Monday, January 16, 2017

Boo hoo: Prominent Never Trump letter signers surprised to be on Trump's enemies list

What the hell did they expect? Front row seats?

And you thought Trump was arrogant.

Story here.

John Lewis' boycott of the inaugural isn't unprecedented, nor the reason for it: He also boycotted G. W. Bush

WaPo reported this Sunday, Jan. 21, 2001, here:

Some members of the Black Caucus decided to boycott Inauguration Day; John Lewis, for instance, spent the day in his Atlanta district. He thought it would be hypocritical to attend Bush's swearing-in because he doesn't believe Bush is the true elected president.

Legitimate fighter


MLK Jr. is an illegitimate American who opposed our economics, our middle class and our religion

"I am much more socialistic in my economic theory than capitalistic. ... So today capitalism has outlived its usefulness. ... [R]eligion [can?] so easily become a tool of the middle class to keep the proletariant oppressed. ... It is probably true that capitalism is on its death bed, but social systems have a way of developing a long and powerful death bed breathing capacity. Remember it took feudalism more than 500 years to pass out from its death bed. Capitalism will be in America quite a few more years my dear. Yet with his basic thesis I would concur. Our economic system is going through a radical change, and certainly this change is needed. I would certainly welcome the day to come when there will be a nationalization of industry." -- July 1952

Rand Paul: John Lewis isn't immune from criticism just because he's a civil rights icon

No, he's immune because he's BLACK, but Rand Paul won't say that.

Rand Paul, quoted here:

[B]eing a civil rights icon ... I would also say that that doesn't make us immune from criticism or debate. So, John Lewis isn't in a position where there can't be a healthy debate back and forth. Because he's a civil rights icon shouldn't make him immune. ...  I should be able to honestly disagree with him, and not have it all come back to, I have no appreciation for a civil rights icon because of this. And I think that's the part that I think is sometimes unfair in this.

Laugh of the Day: WaPo calls MLK Jr. a conservative


“My friends,” Dr. King said in his Detroit sermon, “all I’m trying to say is that if we are to go forward today, we’ve got to go back and rediscover some mighty precious values that we’ve left behind. That’s the only way that we would be able to make of our world a better world, and to make of this world what God wants it to be. . . .”

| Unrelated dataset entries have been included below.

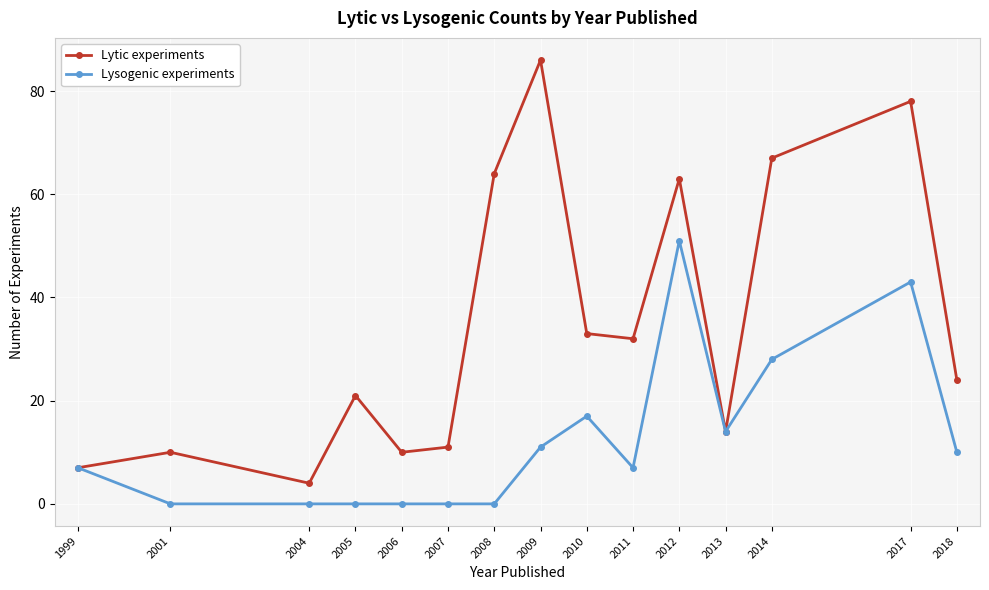

Is it true that Lysogenic experiments equals -29 at 2006?

False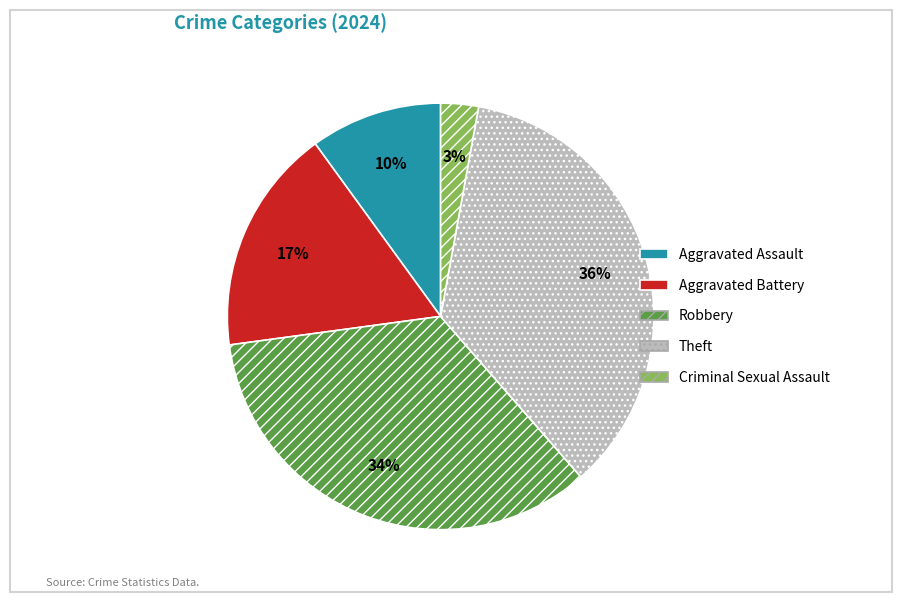

Which slice is the smallest?

Criminal Sexual Assault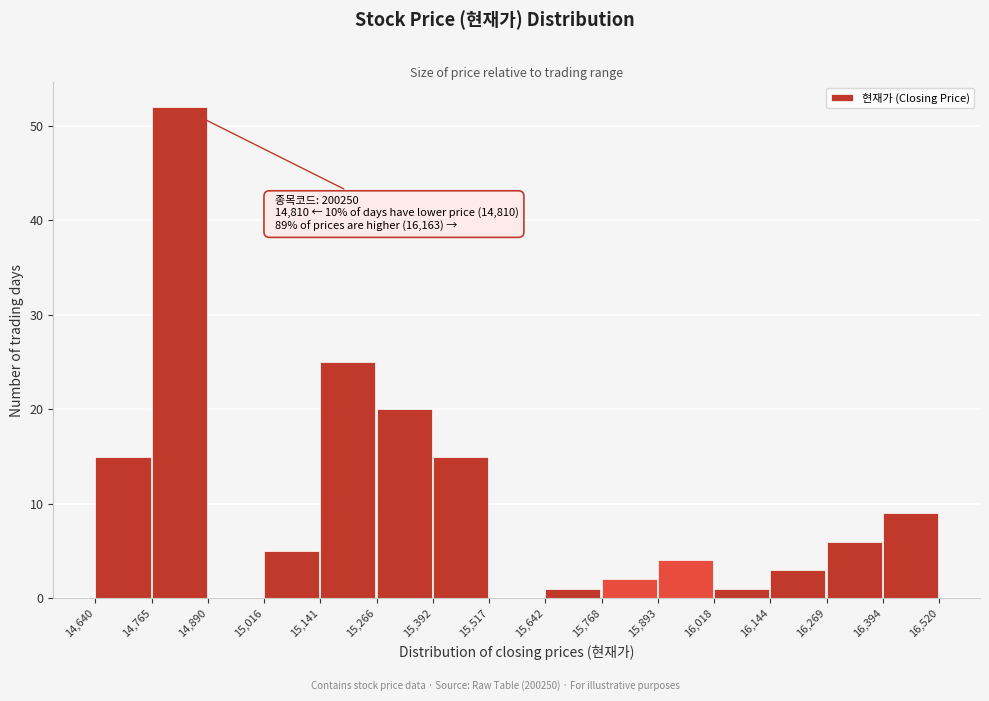

Which range on the x-axis has the tallest bar?

14,765 to 14,890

Spoken like a true conservative, and a truly great one.

Conservatives think people who think it's possible to make this world what God wants it to be are seriously mistaken.

Complete and utter rubbish from Real Clear Markets on "free market" Martin Luther King Jr. who said "capitalism has outlived its usefulness"

Here in "Martin Luther King's Free-Market Legacy":

Martin Luther King proclaimed that he had a dream that “…my four little children will one day live in a nation where they will not be judged by the color of their skin but by the content of their character.”  His dream was far more powerful than it is given credit for.  It is a general call for freedom and free-market prosperity.

The real Martin Luther King Jr. was a self-confessed socialist as early as July 1952:

By the way (to turn to something more intellectual) I have just completed Bellamy’s Looking Backward. It was both stimulating and fascinating. There can be no doubt about it. Bellamy had the insight of a social prophet as well as the fact finding mind of the social scientist. I welcomed the book because much of its content is in line with my basic ideas. I imagine you already know that I am much more socialistic in my economic theory than capitalistic. And yet I am not so opposed to capitalism that I have failed to see its relative merits. It started out with a noble and high motive, viz, to block the trade monopolies of nobles, but like most human system it fail victim to the very thing it was revolting against. So today capitalism has outlived its usefulness. It has brought about a system that takes necessities from the masses to give luxuries to the classes. So I think Bellamy is right in seeing the gradual decline of capitalism.